Quando me acordei, percebi que o dia havia escurecido. Vesti uma roupa decente, e fui a procura do Klaus. Quando cheguei na recepção do hotel, senti um cheiro maravilhoso, que fez me estomago roncar. Eu estava morrendo de fome, então me dirigi até o restaurante do hotel. Pedi ovos mexidos co bacon e um suco de laranja. Comi torradas frescas e um pouco de canja de galinha. Quando percebi o tanto que havia comido, me assustei. Eu ainda estava com fome, e mesmo que não quisesse colocar mais nada pra dentro do meu estomago, meus olhos teimavam e me traiam. Acabei pegando um pedaço de torta de chocolate e subi pra meu quarto. Quando estou chegando nas escadas, do de cara com Klaus. Ele parecia esta muito satisfeito, e muito bagunçado por sinal.

–Hmmm, você me deixou sozinha, e foi resolver umas coisinhas. Que tipo de coisinhas foram essas? Não me diga que foi se encontrar com a médica gostosa. E não finja, pois percebi vocês dois flertando na minha frente. Então, como foi? Gostou dela?

Klaus me olhava com ar de culpado, então eu estourei de vez.

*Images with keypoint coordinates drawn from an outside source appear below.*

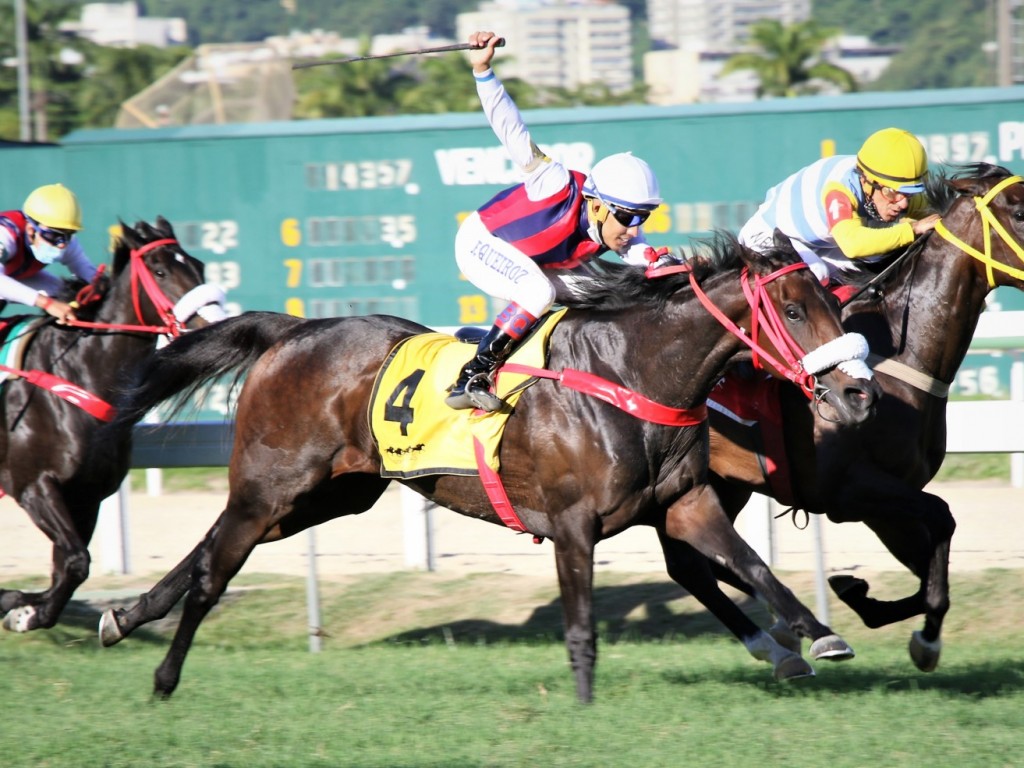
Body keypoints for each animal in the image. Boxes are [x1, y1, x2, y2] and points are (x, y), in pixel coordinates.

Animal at [0, 217, 225, 630]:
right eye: (160, 271)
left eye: (199, 266)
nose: (216, 322)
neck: (79, 376)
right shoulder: (32, 484)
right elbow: (75, 563)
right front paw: (20, 607)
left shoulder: (86, 495)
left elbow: (69, 568)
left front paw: (27, 610)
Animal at [99, 234, 876, 704]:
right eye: (794, 308)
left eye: (833, 302)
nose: (859, 394)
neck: (630, 373)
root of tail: (292, 330)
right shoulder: (572, 523)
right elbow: (581, 623)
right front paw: (584, 704)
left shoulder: (686, 504)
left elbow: (755, 568)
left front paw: (818, 633)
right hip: (272, 483)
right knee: (215, 570)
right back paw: (163, 676)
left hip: (328, 495)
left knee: (210, 549)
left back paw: (124, 617)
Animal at [700, 162, 1024, 671]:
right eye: (1020, 212)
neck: (898, 357)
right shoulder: (849, 490)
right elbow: (944, 518)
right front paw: (920, 637)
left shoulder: (889, 499)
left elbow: (927, 566)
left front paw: (867, 599)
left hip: (723, 484)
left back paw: (782, 640)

–Bom Sr. Mikaelson, percebo que se satisfez com aquela doutorazinha de meia tigela. Saiba que também tenho desejo sexual, e que ainda não fui pra cama com ninguém por ai. Não é só você que merece se satisfazer, e vou deixar bem claro, se você não me respeitar, vou me separar rapidinho de você. Virei as costas pra Klaus e comecei a subir as escadas de dois em dois. Ele veio na minha direção, e eu fingi não perceber. Quando cheguei na porta do quarto, me virei afim de reclamar.

–Klaus, você é um nojento sem coração. Seu vagabu.... Não consegui terminar a frase, pois Klaus me agarrou, e me beijou.